Are there any best practices for opportunistic message signing?

Izzy Kindred ikindred at cox.net
Mon Nov 10 15:28:50 CET 2003


Hello gnupg-devel,

	I am a developer on the Camram project (www.camram.org).
Camram is an anti-spam system that makes use of hashcash (proof of
work) stamps.  Basically it takes X seconds of CPU time to generate a
valid stamp, thereby limiting systems that send spam to only sending
one piece of spam every X seconds.  (For background on stamps, see
hashcash.org.)

	We are considering designing stamps so as to allow a stamp to
optionally be tied to a particular message body via a (SHA1) digest.
This would prevent a spammer from stealing stamps and reusinging them.
(This problem comes up on mailing lists, where one stamp is used to
send the same message to lots of recipients.)

	We are aware, however, that many MTA will alter the message
body content in transit.  I would like to know the following:

a) How does GPG normalize the message body when generating cleartext
and detatched signatures?

b) How immune to corruption are GPG's methods?

	I have found this OpenPGP RFC:
http://www.ietf.org/rfc/rfc2440.txt

	Section 7 describes cleartext signing.  Does GPG do more than
is specified by this RFC?  Less?

	I've also read over RFC 2015, which discusses signing MIME
parts.

	It is anticipated that Camram may function as a mail proxy,
opportunistically stamping and signing email from trusted senders.
Are there (non-obvious) tradeoffs between using Armor Ascii vs.

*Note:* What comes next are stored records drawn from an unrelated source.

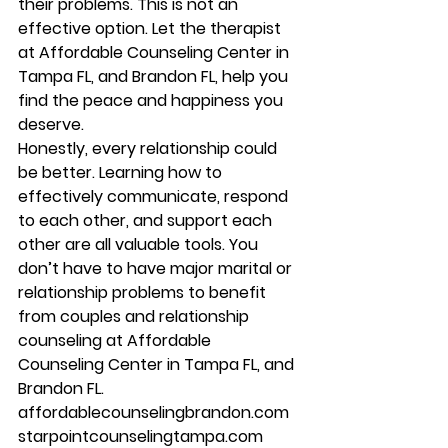
their problems. This is not an 
effective option. Let the therapist 
at Affordable Counseling Center in 
Tampa FL, and Brandon FL, help you 
find the peace and happiness you 
deserve. 
Honestly, every relationship could 
be better. Learning how to 
effectively communicate, respond 
to each other, and support each 
other are all valuable tools. You 
don’t have to have major marital or 
relationship problems to benefit 
from couples and relationship 
counseling at Affordable 
Counseling Center in Tampa FL, and 
Brandon FL.  
affordablecounselingbrandon.com 
starpointcounselingtampa.com 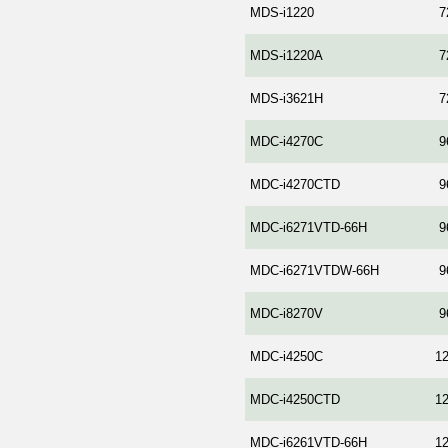
MDS-i1220
7
MDS-i1220A
7
MDS-i3621H
7
MDC-i4270C
9
MDC-i4270CTD
9
MDC-i6271VTD-66H
9
MDC-i6271VTDW-66H
9
MDC-i8270V
9
MDC-i4250C
1
MDC-i4250CTD
1
MDC-i6261VTD-66H
1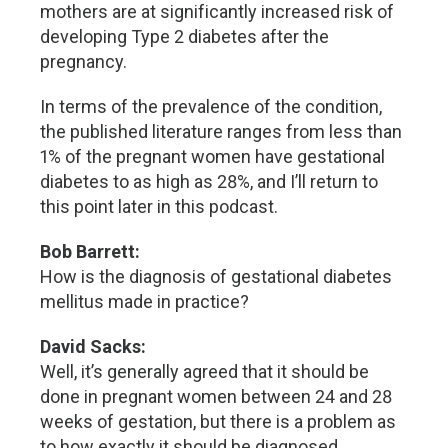
mothers are at significantly increased risk of
developing Type 2 diabetes after the
pregnancy.
In terms of the prevalence of the condition,
the published literature ranges from less than
1% of the pregnant women have gestational
diabetes to as high as 28%, and I’ll return to
this point later in this podcast.
Bob Barrett:
How is the diagnosis of gestational diabetes
mellitus made in practice?
David Sacks:
Well, it’s generally agreed that it should be
done in pregnant women between 24 and 28
weeks of gestation, but there is a problem as
to how exactly it should be diagnosed.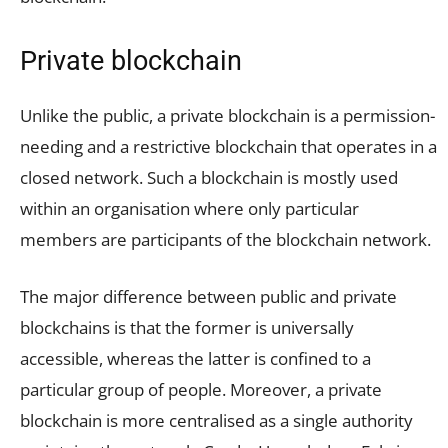
Private blockchain
Unlike the public, a private blockchain is a permission-
needing and a restrictive blockchain that operates in a
closed network. Such a blockchain is mostly used
within an organisation where only particular
members are participants of the blockchain network.
The major difference between public and private
blockchains is that the former is universally
accessible, whereas the latter is confined to a
particular group of people. Moreover, a private
blockchain is more centralised as a single authority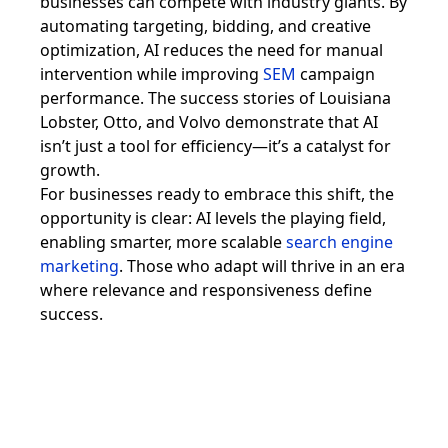
businesses can compete with industry giants. By
automating targeting, bidding, and creative
optimization, AI reduces the need for manual
intervention while improving
SEM
campaign
performance. The success stories of Louisiana
Lobster, Otto, and Volvo demonstrate that AI
isn’t just a tool for efficiency—it’s a catalyst for
growth.
For businesses ready to embrace this shift, the
opportunity is clear: AI levels the playing field,
enabling smarter, more scalable
search engine
marketing
. Those who adapt will thrive in an era
where relevance and responsiveness define
success.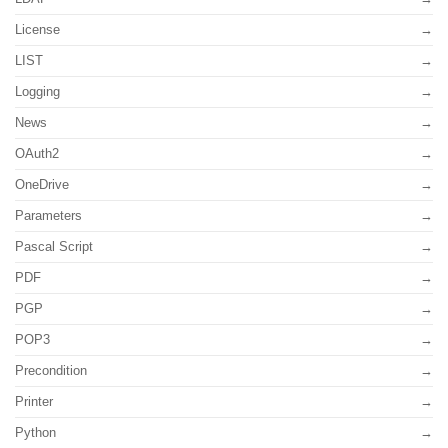
License
LIST
Logging
News
OAuth2
OneDrive
Parameters
Pascal Script
PDF
PGP
POP3
Precondition
Printer
Python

Mime
to perform this type of signing?

	Since Camram (and in the future other systems), may
opportunistically stamp messages, unexpected alterations could
potentially cause problems delivering mail that the sender would not
expect.  (Whereas, in the GPG context, if you signed a message, you
know you signed it.  Also, alterations of GPG signatures invalidate
the signature but do not (usually) interfere with delivery.)

	(Aside: I know that stamps do not use public key crypto, and
therefore astute reader may object to my saying that the hash is
"signed" into the message.  "Signed" just seemed to be the most
approriate word to use.)

	Please feel free to reply on or off the gnupg-devel list.

	Many thanks in advanced from the Camram team.

	Izzy
______________________________________________________________________
The pursuit of perfection is the enemy of progress.